After six consecutive years teaching at Minnehaha, nine in all, Eikenbary-Barber will enter a new stage of her life in Mount Vernon, Washington.

“We went out [to Washington] for my husband to do an interview for a candidate weekend, and I ended up surprised to find myself interviewing for a job,” she said. “So my husband got his job on Sunday, and on Monday I had an interview. The next week they Skyped me, and I found out that I had a job the following week, teaching.”

Eikenbary-Barber will be teaching Spanish at a public school and will work with heritage speakers who hope to improve their skills or knowledge of the language. And, staying true to Gomez’s praise on her work ethic, Eikenbary-Barber plans to add an AP course to the school’s curriculum.

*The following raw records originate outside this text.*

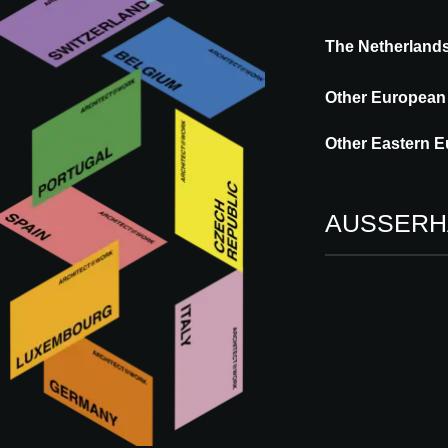
IFEMA - Feria de Madrid
The Netherland
BESUCHEN
AUSSTELLEN
Other European
Other Eastern E
DIE
PRAKTI
VERANSTALTUNG
INF
AUSSERH
DIE VERANSTAL
Be inspired by innovat
A@W!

“What’s going to be the hardest thing in leaving,” Eikenbary-Barber said, “will be everything. I have found nothing but collegiality from the other faculty members and from the administration. Everyone really wants the best for the school and the best for the students. I think people are here because they really love this place and they really love what goes on.”

Saying goodbye to a community––a home––is certainly not easy, but Eikenbary-Barber will not be forgotten. The unparalleled work she has conducted within Minnehaha’s Spanish Department has set a standard for years to come.

“We can’t replace her,” said Johnson. “We can only carry on the work that she started in that area, and I know that there are a lot of students that are going to miss her.”